ENTRIES PROVIDED:
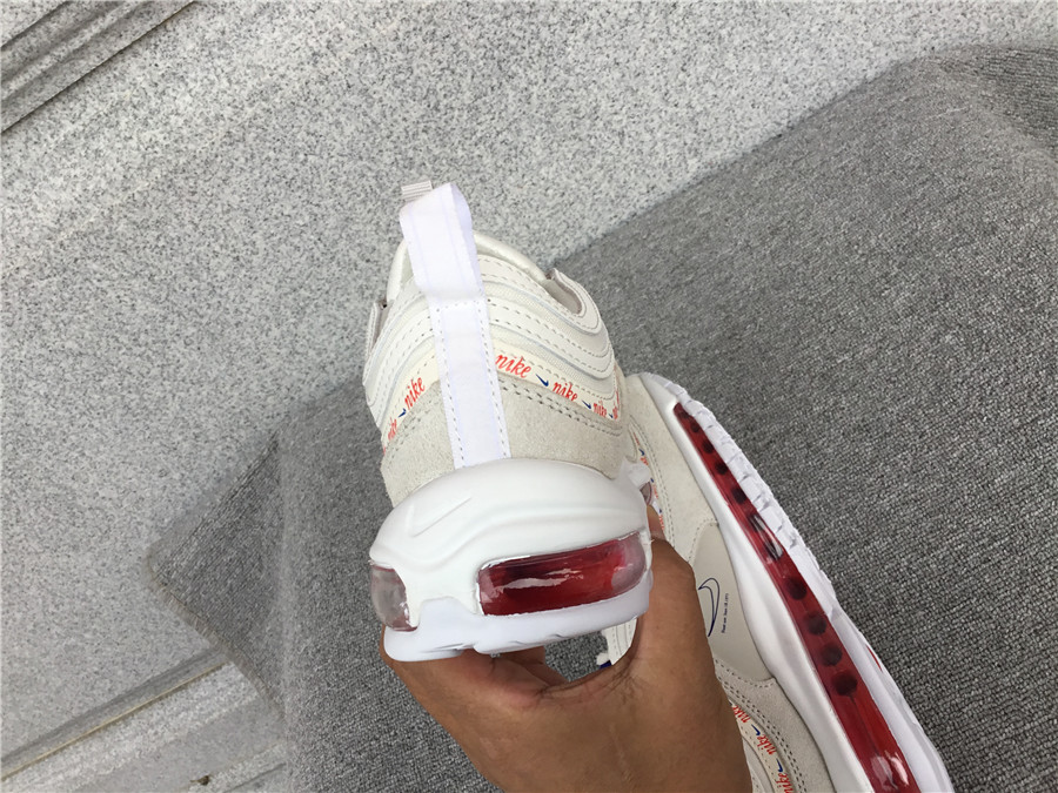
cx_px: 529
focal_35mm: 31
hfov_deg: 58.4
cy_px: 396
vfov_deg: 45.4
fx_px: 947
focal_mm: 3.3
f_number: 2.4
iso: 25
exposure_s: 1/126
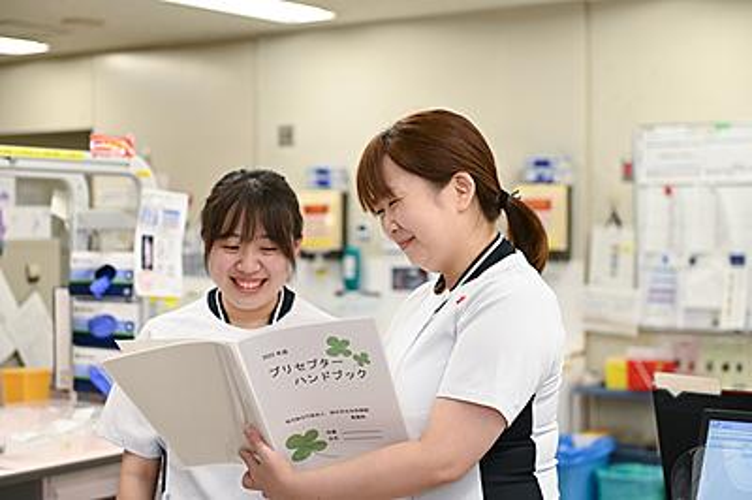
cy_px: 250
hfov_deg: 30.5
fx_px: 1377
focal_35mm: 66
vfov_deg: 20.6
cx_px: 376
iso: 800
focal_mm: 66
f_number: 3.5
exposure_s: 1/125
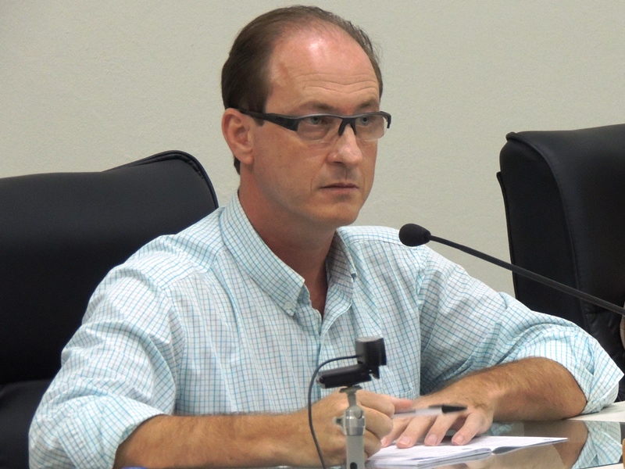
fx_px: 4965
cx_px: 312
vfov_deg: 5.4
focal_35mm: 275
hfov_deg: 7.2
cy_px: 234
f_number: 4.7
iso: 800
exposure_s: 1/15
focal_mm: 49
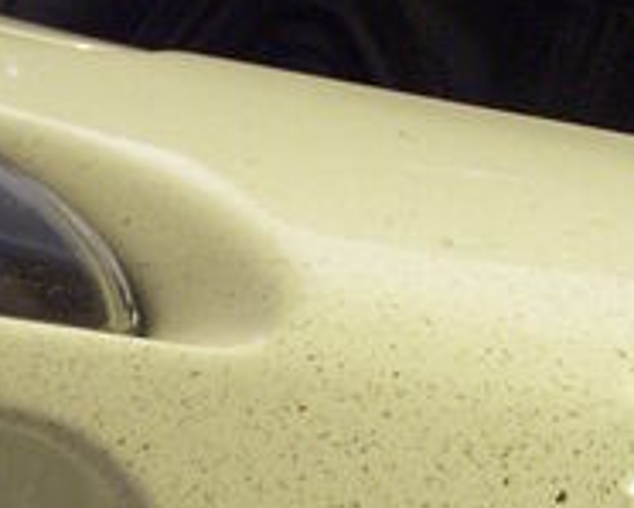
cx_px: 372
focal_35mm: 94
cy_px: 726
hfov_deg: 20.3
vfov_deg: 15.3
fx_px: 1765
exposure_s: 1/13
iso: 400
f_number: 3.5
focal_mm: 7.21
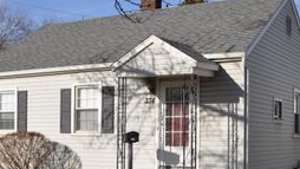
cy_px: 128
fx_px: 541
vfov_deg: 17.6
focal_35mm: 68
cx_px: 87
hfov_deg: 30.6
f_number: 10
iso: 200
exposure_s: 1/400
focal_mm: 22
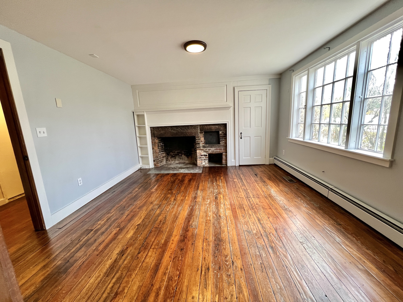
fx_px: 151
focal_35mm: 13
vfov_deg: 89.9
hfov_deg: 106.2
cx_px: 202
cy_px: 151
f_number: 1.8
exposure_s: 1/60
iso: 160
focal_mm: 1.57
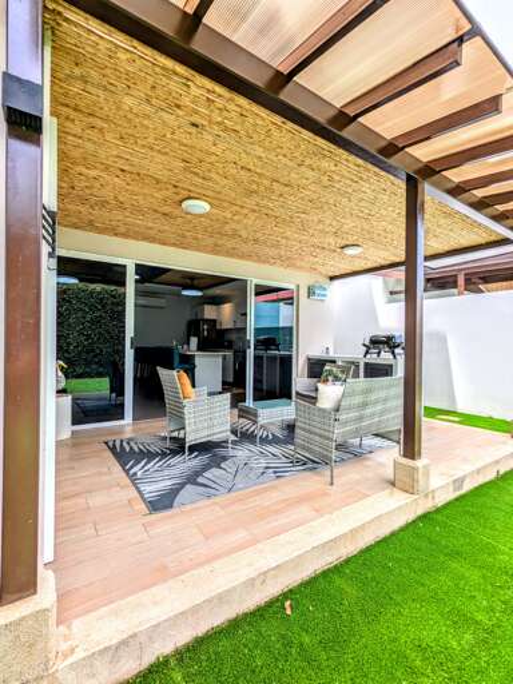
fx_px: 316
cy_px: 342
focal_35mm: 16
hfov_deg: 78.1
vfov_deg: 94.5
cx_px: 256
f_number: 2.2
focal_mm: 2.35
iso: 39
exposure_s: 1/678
---
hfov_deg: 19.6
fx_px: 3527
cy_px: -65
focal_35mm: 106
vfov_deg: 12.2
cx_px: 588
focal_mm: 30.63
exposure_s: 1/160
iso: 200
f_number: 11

TASK TO CARRY OUT:
Leave the pictures out, and transcribe exactly the lines above starting at the one that contains "hfov_deg: 7.2" and ending at the one that contains "exposure_s: 1/678".

TASK RESPONSE:
hfov_deg: 7.2
cy_px: 234
f_number: 4.7
iso: 800
exposure_s: 1/15
focal_mm: 49
cx_px: 372
focal_35mm: 94
cy_px: 726
hfov_deg: 20.3
vfov_deg: 15.3
fx_px: 1765
exposure_s: 1/13
iso: 400
f_number: 3.5
focal_mm: 7.21
cy_px: 128
fx_px: 541
vfov_deg: 17.6
focal_35mm: 68
cx_px: 87
hfov_deg: 30.6
f_number: 10
iso: 200
exposure_s: 1/400
focal_mm: 22
fx_px: 151
focal_35mm: 13
vfov_deg: 89.9
hfov_deg: 106.2
cx_px: 202
cy_px: 151
f_number: 1.8
exposure_s: 1/60
iso: 160
focal_mm: 1.57
fx_px: 316
cy_px: 342
focal_35mm: 16
hfov_deg: 78.1
vfov_deg: 94.5
cx_px: 256
f_number: 2.2
focal_mm: 2.35
iso: 39
exposure_s: 1/678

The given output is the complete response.